# UK superyacht sales hit £3bn.



## Dartskipper (Jan 16, 2015)

"The British superyacht industry has had its best year since the financial crisis with revenues of £3.01 billion."

A quote from today's press.

OK, British boat builders had a good year, but why call a Sunseeker or a Fairline, (or any other fast luxury motor cruiser) a "superyacht?"

Superyachts are built by the likes of Bennetti, or Van Lent.

These are what I consider to be a "superyacht", although what used to be an ocean going yacht in the 1970's might just about make it as a tender to some of the monsters afloat today!

http://www.feadship.nl/en/fleet

Roy.


----------



## Samsette (Sep 3, 2005)

Thanks for the link. I have always wanted one of those but, they never seem to have one in the colour I want.


----------



## RHP (Nov 1, 2007)

Both Sunseeker and Fairline have been rescued from insolvency in the past 2 years. Fairline is now owned by Russians.


----------



## 5036 (Jan 23, 2006)

RHP said:


> Both Sunseeker and Fairline have been rescued from insolvency in the past 2 years. Fairline is now owned by Russians.


Sunseeker by the Chinese.
The superyacht tag is press inspired in the usual "how the other half live" nonsense. It ignores the fact that we have a huge private marine industry in the UK with craftsmen building the yachts with a massive supporting infrastructure behind it, not to mention the people employed in crewing, maintaining, selling, victualling, chartering etc and of course a sizeable chunk of exports and taxable income therein.
There is a maxim "You can have a boat or money but not both."


----------



## vinnie05 (Apr 25, 2009)

Roy,

In complete agreement. Having spent a couple of years working on the design of some yachts, including time at Feadship, I found the description in the article of "Superyachts" rather amusing. The real superyachts are a completely different world than these boats!!

George


----------



## KEITHMAR (Oct 8, 2012)

They are nice little "TOYS".... But can You go fishing for mackeral on them.?K:M:


----------



## Dartskipper (Jan 16, 2015)

KEITHMAR said:


> They are nice little "TOYS".... But can You go fishing for mackeral on them.?K:M:


If it floats, you can dangle feathers for mackerel from it !(LOL)

(Mackerel give themselves up anyway)

Roy.


----------



## spongebob (Dec 11, 2007)

The real super yachts are really ships in their own right, thousands of tons rather than hundreds. We get a few down here including the radically designed 
"A" owned by a Russian tycoon. The Med berths must be bristling with them.

Bob


----------



## Ron Stringer (Mar 15, 2005)

spongebob said:


> We get a few down here including the radically designed "A" owned by a Russian tycoon.

● ACTIVITIES:
#1 According to the superyacht thread, who now owns Fairline?
#2 Retype the passage of the superyacht thread starting at "(Mackerel give themselves" and ending at "bristling with them.".
The items after this point come from a separate source.

[Stored data entries]
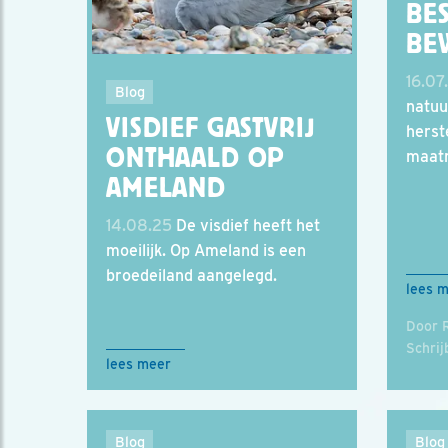
BE
BE
16.07
Blog
natuu
VISDIEF GASTVRIJ
herste
ONTHAALD OP
maatr
AMELAND
14.08.25
De visdief heeft het
moeilijk. Op Ameland is een
broedeiland aangelegd.
lees 
Door 
Schrij
lees meer
Blog
Blog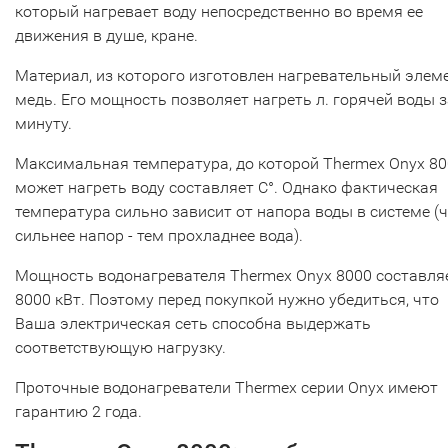
который нагревает воду непосредственно во время ее
движения в душе, кране.
Материал, из которого изготовлен нагревательный элеме
медь. Его мощность позволяет нагреть л. горячей воды з
минуту.
Максимальная температура, до которой Thermex Onyx 8
может нагреть воду составляет С°. Однако фактическая
температура сильно зависит от напора воды в системе (
сильнее напор - тем прохладнее вода).
Мощность водонагревателя Thermex Onyx 8000 составля
8000 кВт. Поэтому перед покупкой нужно убедиться, что
Ваша электрическая сеть способна выдержать
соответствующую нагрузку.
Проточные водонагреватели Thermex серии Onyx имеют
гарантию 2 года.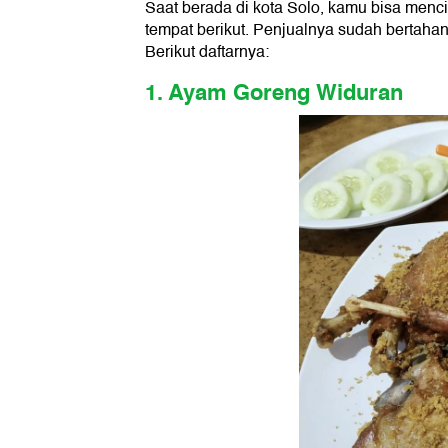
Saat berada di kota Solo, kamu bisa menci
tempat berikut. Penjualnya sudah bertaha
Berikut daftarnya:
1. Ayam Goreng Widuran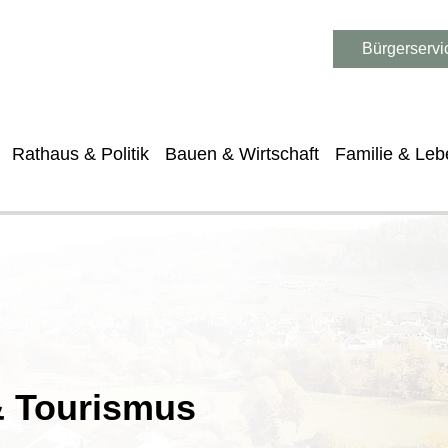
Bürgerservi
Rathaus & Politik
Bauen & Wirtschaft
Familie & Leb
 & Tourismus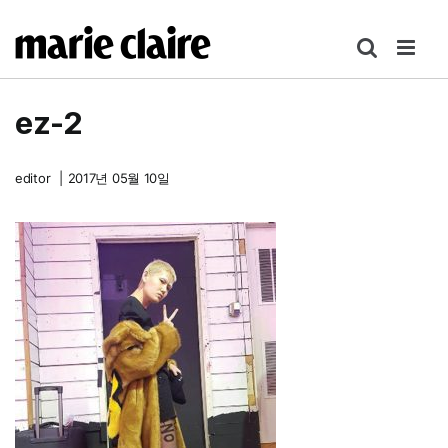
콘
텐
츠
로
ez-2
건
너
뛰
editor
|
2017년 05월 10일
기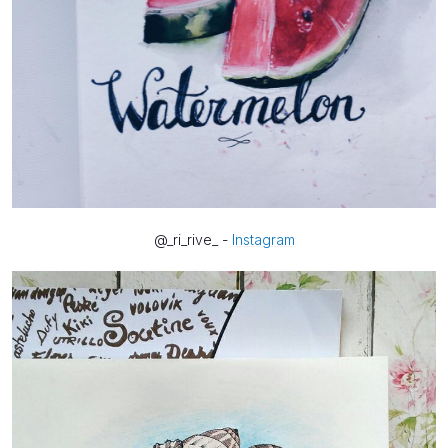
@_ri_rive_ -
Instagram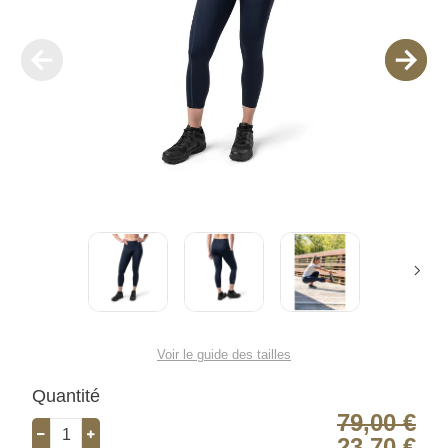
Voir le guide des tailles
Quantité
79,00 €
23,70 €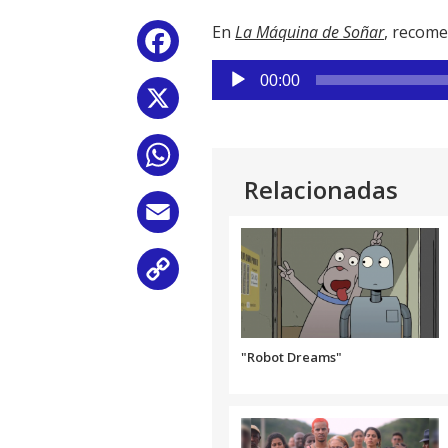
En
La Máquina de Soñar
, recom
Facebook
Reproductor
00:00
de
X
audio
WhatsApp
Relacionadas
Email
Copy
Link
"Robot Dreams"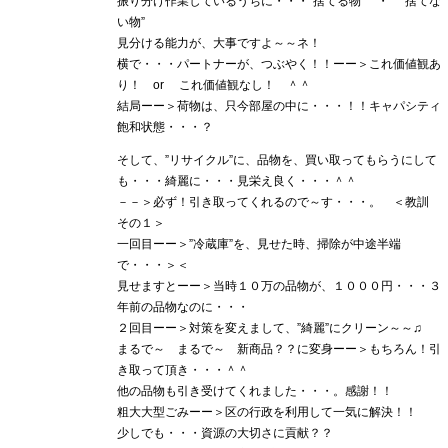
振り分け作業しているうちに・・・”捨てる物” ・ ”捨てな
い物”
見分ける能力が、大事ですよ～～ネ！
横で・・・パートナーが、つぶやく！！ーー＞これ価値観あ
り！ or これ価値観なし！ ＾＾
結局ーー＞荷物は、只今部屋の中に・・・！！キャパシティ
飽和状態・・・？
そして、”リサイクル”に、品物を、買い取ってもらうにして
も・・・綺麗に・・・見栄え良く・・・＾＾
－－＞必ず！引き取ってくれるので～す・・・。 ＜教訓
その１＞
一回目ーー＞”冷蔵庫”を、見せた時、掃除が中途半端
で・・・＞＜
見せますとーー＞当時１０万の品物が、１０００円・・・３
年前の品物なのに・・・
２回目ーー＞対策を変えまして、”綺麗”にクリーン～～♫
まるで～ まるで～ 新商品？？に変身ーー＞もちろん！引
き取って頂き・・・＾＾
他の品物も引き受けてくれました・・・。感謝！！
粗大大型ごみーー＞区の行政を利用して一気に解決！！
少しでも・・・資源の大切さに貢献？？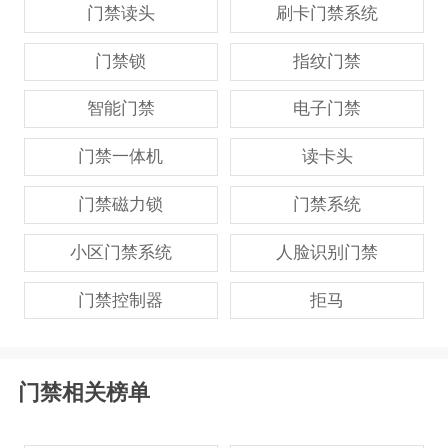
门禁读头
刷卡门禁系统
门禁锁
指纹门禁
智能门禁
电子门禁
门禁一体机
读卡头
门禁磁力锁
门禁系统
小区门禁系统
人脸识别门禁
门禁控制器
拒马
门禁相关榜单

● LIST OF ANSWERS:
#1 Russians.

#2
(Mackerel give themselves up anyway)

Roy.


----------



## spongebob (Dec 11, 2007)

The real super yachts are really ships in their own right, thousands of tons rather than hundreds. We get a few down here including the radically designed 
"A" owned by a Russian tycoon. The Med berths must be bristling with them.